_WHAT YOU ARE ASKED TO DO_. Rewrite everything from the first line of the rows below down to the line that contains "order: Dipsacales", both included, as a numbered list, leaving out any blank lines.

_INPUT DATA_.
****

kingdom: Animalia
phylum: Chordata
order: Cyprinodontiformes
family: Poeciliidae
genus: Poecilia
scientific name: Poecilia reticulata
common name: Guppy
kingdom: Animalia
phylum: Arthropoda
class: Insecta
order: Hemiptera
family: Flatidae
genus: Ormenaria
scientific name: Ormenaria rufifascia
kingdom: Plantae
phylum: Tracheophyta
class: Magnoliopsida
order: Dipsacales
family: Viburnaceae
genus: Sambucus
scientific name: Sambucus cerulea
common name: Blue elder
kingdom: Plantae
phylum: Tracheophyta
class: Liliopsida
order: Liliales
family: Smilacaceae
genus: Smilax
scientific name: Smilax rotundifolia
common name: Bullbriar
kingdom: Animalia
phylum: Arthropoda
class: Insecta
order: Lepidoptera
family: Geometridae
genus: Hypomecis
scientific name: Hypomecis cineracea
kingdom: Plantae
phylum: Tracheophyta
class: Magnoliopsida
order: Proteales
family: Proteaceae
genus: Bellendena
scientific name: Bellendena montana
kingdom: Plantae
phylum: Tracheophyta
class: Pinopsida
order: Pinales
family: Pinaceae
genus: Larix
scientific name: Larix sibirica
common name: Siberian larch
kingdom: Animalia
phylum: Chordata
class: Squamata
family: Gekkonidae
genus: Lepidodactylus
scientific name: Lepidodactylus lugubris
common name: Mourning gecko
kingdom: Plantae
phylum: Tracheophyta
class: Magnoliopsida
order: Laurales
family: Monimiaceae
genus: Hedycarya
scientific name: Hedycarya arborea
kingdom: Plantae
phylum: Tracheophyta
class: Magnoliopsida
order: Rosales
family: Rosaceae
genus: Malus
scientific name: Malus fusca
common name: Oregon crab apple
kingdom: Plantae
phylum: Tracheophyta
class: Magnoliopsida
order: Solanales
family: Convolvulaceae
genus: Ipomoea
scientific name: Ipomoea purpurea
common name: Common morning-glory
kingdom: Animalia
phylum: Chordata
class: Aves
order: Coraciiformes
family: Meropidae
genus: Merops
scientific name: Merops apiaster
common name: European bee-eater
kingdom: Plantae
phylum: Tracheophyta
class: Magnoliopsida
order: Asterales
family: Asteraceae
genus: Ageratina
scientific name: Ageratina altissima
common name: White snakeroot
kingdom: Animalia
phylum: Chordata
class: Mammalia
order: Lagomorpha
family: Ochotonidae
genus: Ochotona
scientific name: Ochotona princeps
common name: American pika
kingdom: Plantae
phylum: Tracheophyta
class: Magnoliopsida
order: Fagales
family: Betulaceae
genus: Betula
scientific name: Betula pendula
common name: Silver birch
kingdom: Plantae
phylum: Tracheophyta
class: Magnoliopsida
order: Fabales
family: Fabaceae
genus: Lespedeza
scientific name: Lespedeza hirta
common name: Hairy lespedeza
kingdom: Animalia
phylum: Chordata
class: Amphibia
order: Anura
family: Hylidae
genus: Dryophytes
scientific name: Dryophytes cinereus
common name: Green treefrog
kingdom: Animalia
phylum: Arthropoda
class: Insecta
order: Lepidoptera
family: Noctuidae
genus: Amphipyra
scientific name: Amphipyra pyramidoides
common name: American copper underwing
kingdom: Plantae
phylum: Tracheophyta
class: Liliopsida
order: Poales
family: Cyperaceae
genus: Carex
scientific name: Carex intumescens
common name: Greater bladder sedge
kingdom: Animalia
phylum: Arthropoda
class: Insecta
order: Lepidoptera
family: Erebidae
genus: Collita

****

_RESULT OF THE EXERCISE_.
1. kingdom: Animalia
2. phylum: Chordata
3. order: Cyprinodontiformes
4. family: Poeciliidae
5. genus: Poecilia
6. scientific name: Poecilia reticulata
7. common name: Guppy
8. kingdom: Animalia
9. phylum: Arthropoda
10. class: Insecta
11. order: Hemiptera
12. family: Flatidae
13. genus: Ormenaria
14. scientific name: Ormenaria rufifascia
15. kingdom: Plantae
16. phylum: Tracheophyta
17. class: Magnoliopsida
18. order: Dipsacales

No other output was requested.